Housing Prices Prediction


I’m building a model using linear regression, simple regression tree, and random forest models to predict housing prices (Ames, Iowa). (I don’t want to change the prediction models as I want to use this as a first limitation).

Another limitation is that I am allowed to use max 3 features to predict SalePrice.

The problem is that I don’t get a RMSE that is lower than $30.000 which is quite significant for houses (is equal to 13.7% mean absolute percentage error) (achieved by random forest predictor).

What are good ways to optimize this model? The random forest model is also a bit overfitted but I couldn’t improve on this side neither.

What are some ‘quick wins’ to optimize random forest predictions?

What I’ve already tried: Normalizing my data (z score or min max), cross validation (not yielding any improvements somehow), optimization loops regarding tree depth and number of trees.

Thank you in advance for your help as I’m quite new to this platform.

3 is not much. What about different features?


Hi @StfnS

Indeed 3 is not so much. But anyway see this workflow from the KNIME Hub . By using the Python packages “Itertools” this workflow makes it possible to loop over all all possible combinations of columns (you can make a selection, in this flow =3) to train a model (simple regression)
In this workflow a model is trained on the different combinations of features in the Boston Housing dataset.

gr. Hans

thanks for the idea. Since I’m not that advanced in Knime yet, would it be an option for you to upload your model?

That way, I can learn faster how to adjust my current model.

Yes, indeed. Is there a way to automatically find the best 3 combinations of features that minimizes RMSE using feature selection? If yes, how?

Hi @StfnS The model is in the Metanode “Model and Scors” . the 3rd from the right. To open it, just double click . There is a Random Forest Learner (Regression)
Screenshot from 2020-11-23 21-25-51
You can replace the Learner and the Predictor. I think adjusting some parameters within the Learner needs some attention,.
gr. Hans

Hi @HansS .

Sorry, I was referring to your complete workflow (with the python script, etc.).

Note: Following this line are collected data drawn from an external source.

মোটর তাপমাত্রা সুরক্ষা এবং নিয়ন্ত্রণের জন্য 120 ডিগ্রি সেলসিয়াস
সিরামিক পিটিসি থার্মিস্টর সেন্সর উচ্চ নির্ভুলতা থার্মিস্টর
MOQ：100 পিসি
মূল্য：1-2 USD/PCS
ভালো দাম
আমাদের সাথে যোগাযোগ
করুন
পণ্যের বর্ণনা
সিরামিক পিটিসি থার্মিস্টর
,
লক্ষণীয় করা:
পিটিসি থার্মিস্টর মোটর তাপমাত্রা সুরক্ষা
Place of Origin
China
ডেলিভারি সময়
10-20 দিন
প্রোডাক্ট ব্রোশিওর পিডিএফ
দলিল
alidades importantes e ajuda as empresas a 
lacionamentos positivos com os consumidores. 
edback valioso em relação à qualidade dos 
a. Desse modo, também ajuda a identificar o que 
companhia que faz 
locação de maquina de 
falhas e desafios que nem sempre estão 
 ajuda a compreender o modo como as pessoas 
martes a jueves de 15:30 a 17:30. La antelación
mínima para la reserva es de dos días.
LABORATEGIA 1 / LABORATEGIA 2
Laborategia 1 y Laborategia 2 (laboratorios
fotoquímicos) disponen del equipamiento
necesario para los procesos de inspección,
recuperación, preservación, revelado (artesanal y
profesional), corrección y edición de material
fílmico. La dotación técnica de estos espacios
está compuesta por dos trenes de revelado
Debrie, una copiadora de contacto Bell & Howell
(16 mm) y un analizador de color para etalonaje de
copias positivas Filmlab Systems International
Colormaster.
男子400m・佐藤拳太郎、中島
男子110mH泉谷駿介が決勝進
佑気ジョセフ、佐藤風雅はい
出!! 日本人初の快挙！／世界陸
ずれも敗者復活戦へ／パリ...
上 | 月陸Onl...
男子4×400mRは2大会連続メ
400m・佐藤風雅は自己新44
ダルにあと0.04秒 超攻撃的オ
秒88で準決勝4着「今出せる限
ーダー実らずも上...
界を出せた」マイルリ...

I think it is called workflow (not model).

Would be insanely helpful to get my hands on it!

1 Like

Ah @StfnS, you can drag and drop the wf directly from the hub (just follow the link in my previous post). Or just download it from this link Control variables in a loop.knwf (485.7 KB) .
gr. Hans

ah, thank you! Somehow missed the first link :slight_smile:

1 Like

Question would be what to select from three variables …

One thing you could try is employ a tool like vtreat (or featuretools in python) and see if this could make some use of some transformations. But typically this is used to reduce dimensions of you have ‘too much’ data.

As it happens the example used is also about house prices. You could also try and limit the automl set of models to the ones you want to use and see with what H2O.ai does come up.